Brand Insights
From reminder to revenue driver: How L&T Finance is rethinking OOH
Insights from Kavita Jagtiani, Chief Marketing Officer, L&T Finance Ltd., on how OOH is evolving into a high-impact, tech-enabled growth driver
OOH advertising is no longer competing to be seen; it is competing to be relevant. As digital channels become more cluttered, more filtered, and harder to trust, brands are rediscovering the value of presence, physical, contextual, and unskippable. For L&T Finance, OOH has quietly evolved into one of the most dependable pillars of the marketing mix, playing a decisive role in how awareness turns into action.
Kavita Jagtiani, Chief Marketing Officer, L&T Finance Ltd., views outdoor not as a standalone visibility tool, but as a medium that anchors the consumer journey in the real world, before digital takes over.
Building recall where attention is most honest
At its core, OOH functions as a reminder medium for L&T Finance, but not in the traditional sense. The brand’s outdoor strategy is built on precision: identifying the right moment, the right environment, and the right mindset.
“OOH works when it meets consumers at moments of natural receptivity,” Kavita explains. That philosophy drives how the brand selects locations, formats, and timing, whether its premium airport inventory or hyper-local placements aligned with business hubs.
The emphasis is not on blanket visibility, but on planned fitment. Each site is evaluated for how it fits into the consumer’s daily movement and decision-making rhythm, often planned in close coordination with ground sales teams to ensure relevance translates into response.
When billboards stop being passive
What sets L&T Finance apart is its intent to push outdoor beyond observation and into interaction. The brand’s ‘Aapke Business Ka Game Changer’ Business Loan campaign marked a shift in how OOH was treated, not as a static surface, but as an interface.
By allowing users to generate posters through an AI-powered microsite and integrating those creatives onto live digital hoardings, the brand turned the billboard into a participatory moment. Consumers weren’t just seeing the campaign, they were inside it.
This approach reframed outdoor as a space for involvement rather than broadcast, reinforcing recall through personal relevance rather than repetition.
Designing messages around movement
Another defining feature of L&T Finance’s OOH playbook is its attention to context, not just location, but behaviour.
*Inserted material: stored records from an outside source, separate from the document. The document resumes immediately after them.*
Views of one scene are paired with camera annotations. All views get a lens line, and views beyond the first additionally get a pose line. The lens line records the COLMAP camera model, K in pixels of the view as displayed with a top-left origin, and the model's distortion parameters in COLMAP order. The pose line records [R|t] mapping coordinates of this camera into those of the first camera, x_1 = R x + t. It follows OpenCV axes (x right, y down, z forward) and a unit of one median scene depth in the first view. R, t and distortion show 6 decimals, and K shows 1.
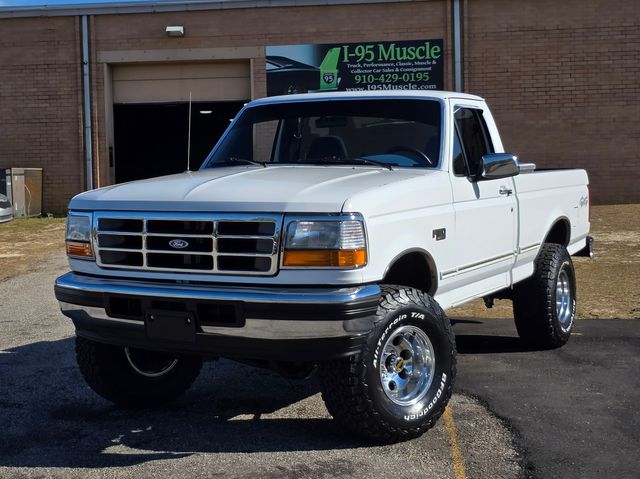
lens RADIAL K [[1157.7, 0, 292.9], [0, 1157.7, 218.3], [0, 0, 1]] dist [0.251098, -0.957206]
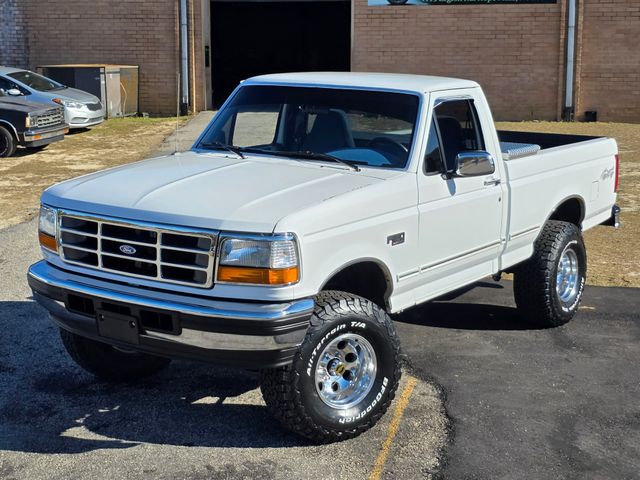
lens RADIAL K [[1219.3, 0, 320.0], [0, 1219.3, 240.0], [0, 0, 1]] dist [0.210273, -0.174898]
pose [[0.993081, 0.043731, -0.108989, 0.183979], [-0.028927, 0.990574, 0.133887, -0.132465], [0.113817, -0.129807, 0.984985, -0.065433]]
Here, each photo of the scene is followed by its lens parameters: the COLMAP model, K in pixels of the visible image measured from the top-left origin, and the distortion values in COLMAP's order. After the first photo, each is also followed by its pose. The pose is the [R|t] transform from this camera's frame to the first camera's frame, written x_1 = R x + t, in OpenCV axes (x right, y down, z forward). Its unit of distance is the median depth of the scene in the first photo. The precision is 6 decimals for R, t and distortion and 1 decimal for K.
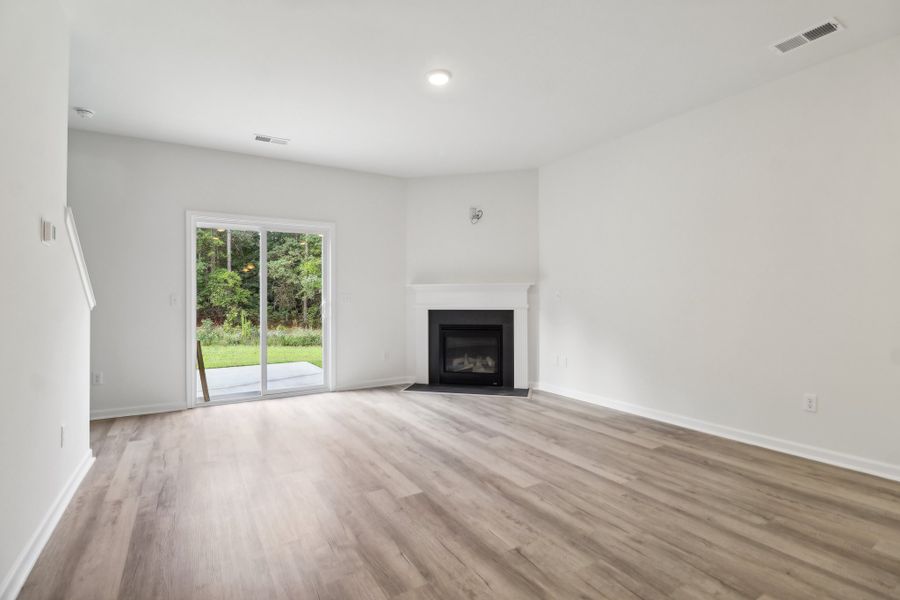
lens RADIAL K [[414.3, 0, 437.0], [0, 414.3, 295.4], [0, 0, 1]] dist [0.009850, -0.006766]
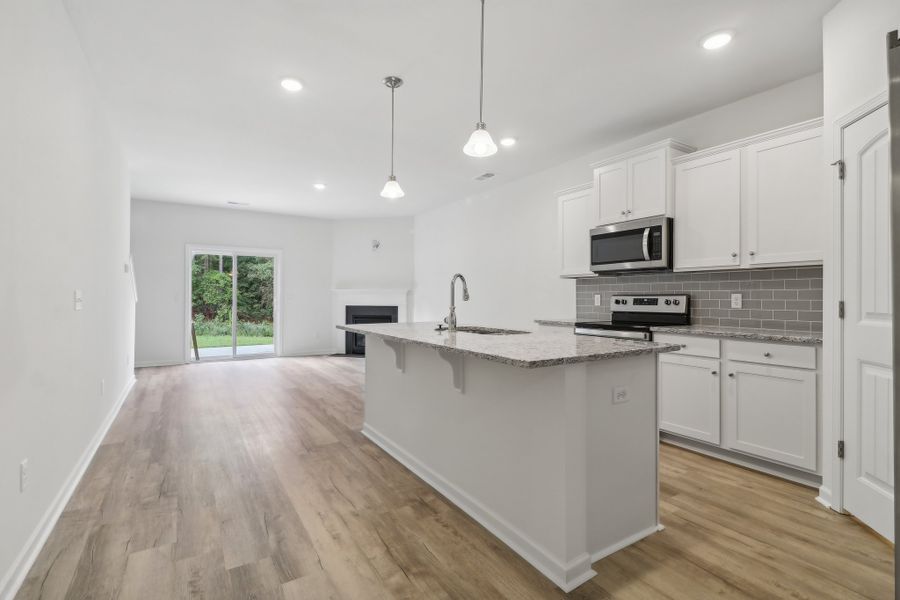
lens RADIAL K [[414.3, 0, 449.8], [0, 414.3, 293.8], [0, 0, 1]] dist [0.009850, -0.006766]
pose [[0.999450, 0.008181, 0.032131, 0.337169], [-0.008052, 0.999959, -0.004167, -0.006810], [-0.032164, 0.003906, 0.999475, -0.585522]]
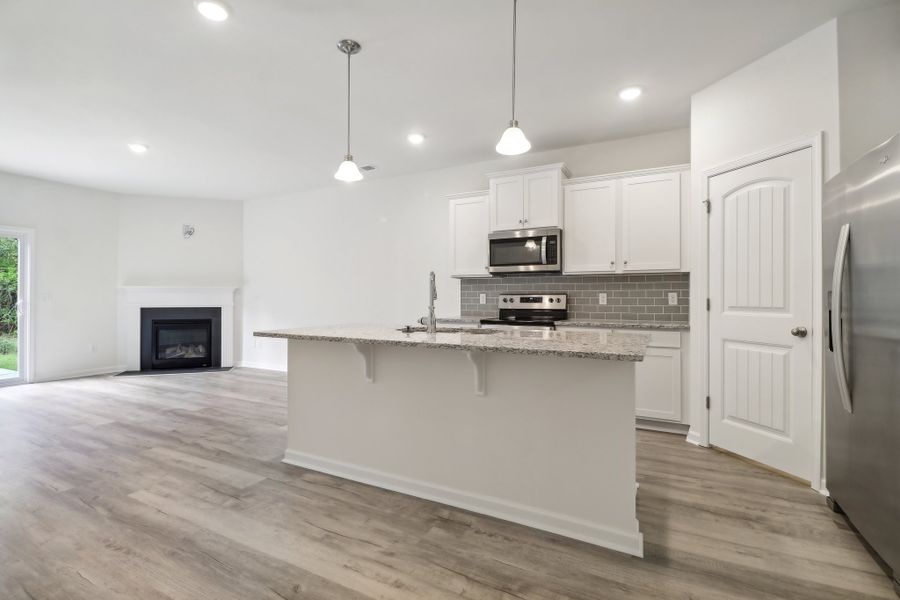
lens RADIAL K [[414.3, 0, 439.1], [0, 414.3, 294.7], [0, 0, 1]] dist [0.009850, -0.006766]
pose [[0.851422, 0.008353, 0.524415, 0.085458], [-0.007453, 0.999965, -0.003829, -0.004489], [-0.524429, -0.000648, 0.851454, -0.477564]]
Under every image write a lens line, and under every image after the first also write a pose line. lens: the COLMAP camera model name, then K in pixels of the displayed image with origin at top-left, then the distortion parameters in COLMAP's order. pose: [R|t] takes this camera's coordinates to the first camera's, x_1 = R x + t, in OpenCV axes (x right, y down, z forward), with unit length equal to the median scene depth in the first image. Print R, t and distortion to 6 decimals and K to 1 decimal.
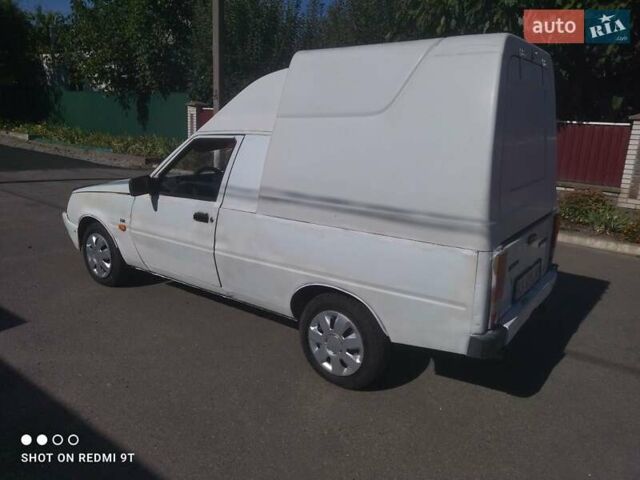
lens RADIAL K [[491.2, 0, 316.9], [0, 491.2, 241.0], [0, 0, 1]] dist [0.031768, -0.032872]
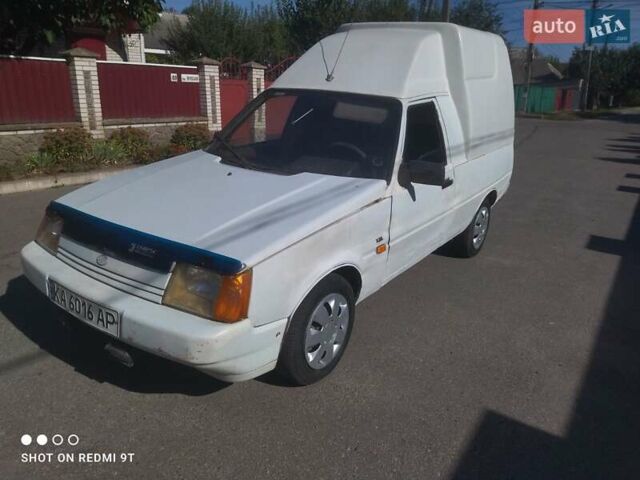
lens RADIAL K [[491.2, 0, 316.5], [0, 491.2, 237.3], [0, 0, 1]] dist [0.031768, -0.032872]
pose [[-0.031756, -0.342299, 0.939054, -1.036431], [0.200058, 0.918338, 0.341513, -0.295710], [-0.979269, 0.198710, 0.039317, 1.067000]]
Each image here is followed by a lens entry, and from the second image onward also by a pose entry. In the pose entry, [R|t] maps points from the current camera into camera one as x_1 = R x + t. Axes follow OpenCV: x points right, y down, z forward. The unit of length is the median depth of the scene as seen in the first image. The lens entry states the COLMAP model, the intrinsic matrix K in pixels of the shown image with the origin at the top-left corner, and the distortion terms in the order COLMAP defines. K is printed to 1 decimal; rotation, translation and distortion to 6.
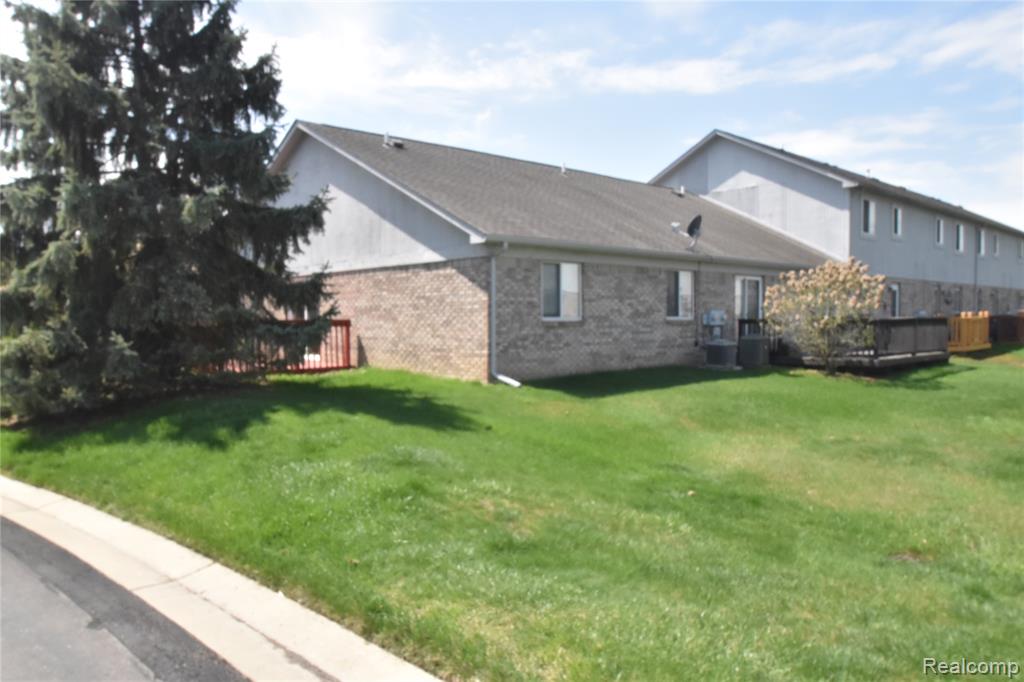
lens RADIAL K [[775.2, 0, 507.3], [0, 775.2, 338.5], [0, 0, 1]] dist [-0.042946, 0.004903]
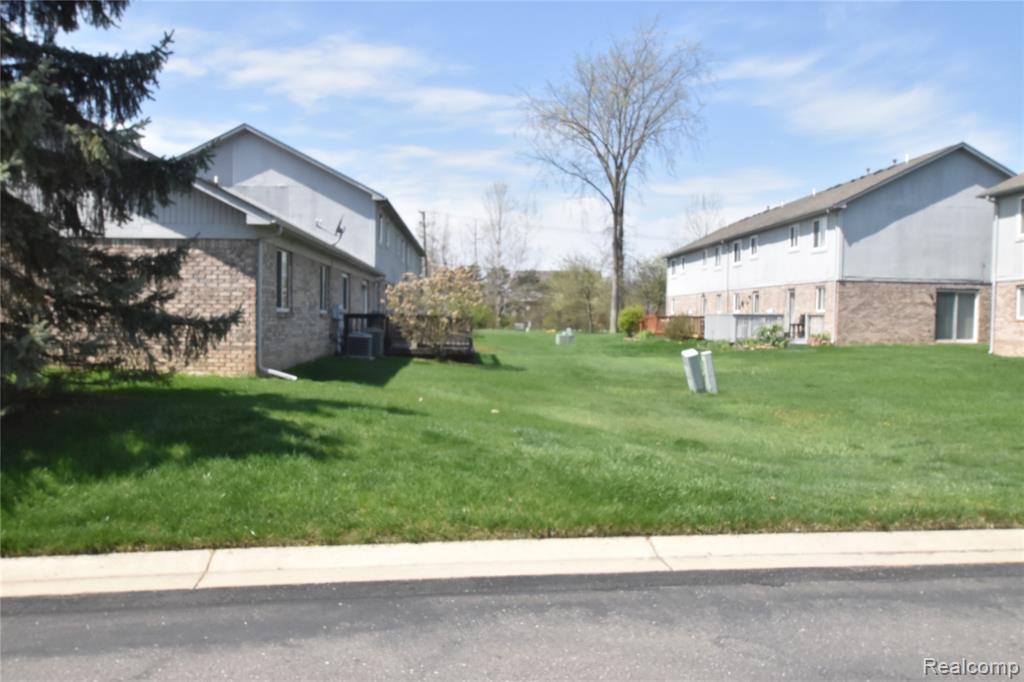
lens RADIAL K [[761.6, 0, 507.8], [0, 761.6, 359.1], [0, 0, 1]] dist [-0.056936, 0.002015]
pose [[0.640773, -0.025229, 0.767315, -0.431781], [0.000004, 0.999460, 0.032859, 0.004878], [-0.767730, -0.021052, 0.640427, 0.163901]]
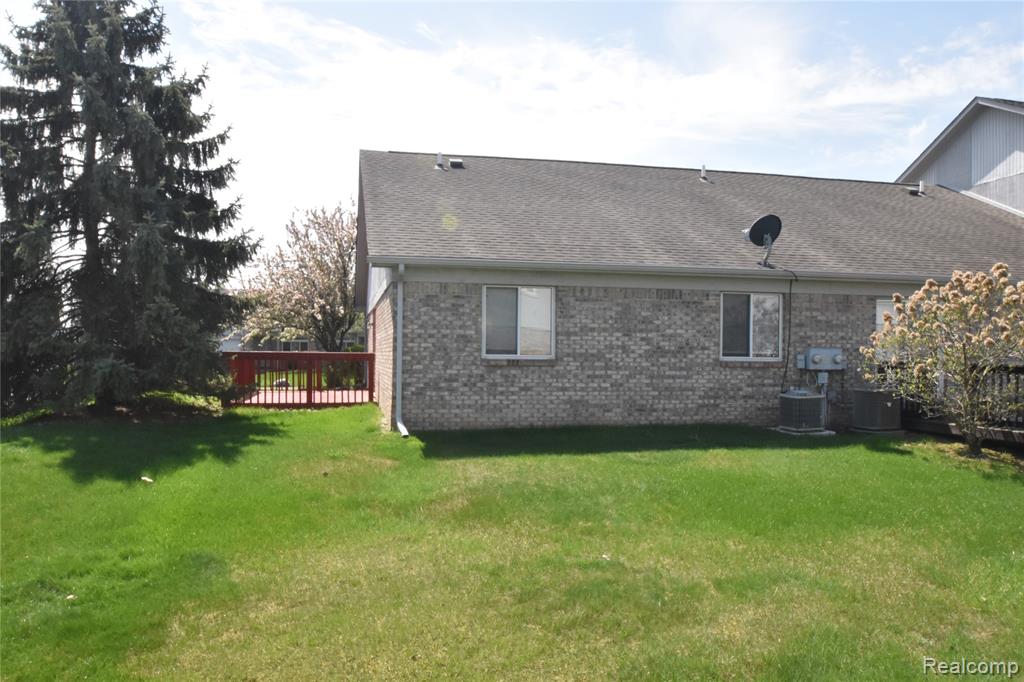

The ‘Just Zoom Two-Wheeler Loans’ campaign demonstrated how messaging can evolve based on where consumers are and how they’re moving.
Rather than running uniform creatives, the brand adapted copy across buses, cabs, and metro routes, aligning messaging with commuter routines and time-of-day realities. The result was communication that felt native to the moment, quick, relatable, and intuitive.
This route-led storytelling shows how OOH can mirror everyday life, embedding brand messages into routines instead of interrupting them.
Why OOH still sets the foundation
For L&T Finance, outdoor plays a critical role at the very beginning of the consumer journey. It establishes credibility in a way few channels can.
“Outdoor builds trust before anything else,” Kavita says. That trust often becomes the trigger, prompting search behaviour, website visits, and deeper engagement across digital platforms.
When integrated with digital, OOH doesn’t compete, it amplifies. Its physical scale and permanence create memory structures that digital alone struggles to achieve, especially in categories where trust and authority matter.
Confidence driven by modernisation, not nostalgia
The brand’s continued investment in OOH is rooted in how rapidly the medium is evolving. Advances in digital formats, data integration, and AI-led planning have transformed outdoor into a more accountable and intelligent channel.
In a landscape dominated by fragmented attention, OOH offers something increasingly rare: guaranteed presence. “It’s unskippable by design,” Kavita notes, making it a reliable counterbalance to digital volatility.
Where the ecosystem still needs to evolve
Despite its strengths, challenges remain. Static formats limit message depth, and the lack of creative rotation restricts flexibility. Route domination also depends heavily on site availability, missing even one critical location can weaken the impact of an entire journey-based strategy.
From the ecosystem, Kavita expects three things: rigorous safety compliance, sharper hyper-local planning, and faster adoption of technology. For her, the future of OOH is unmistakably tech-led.
AI-enabled planning, smarter buying tools, and improved measurement frameworks are no longer optional, they are foundational to making outdoor a truly agile medium.
The bigger shift
L&T Finance’s approach reflects a broader change in how serious marketers view outdoor today. OOH is no longer just about being visible; it’s about being meaningful, where people live, move, and decide.
As the medium continues to modernise, the brands that will win are those that treat outdoor not as an afterthought, but as a strategic driver of trust, engagement, and performance.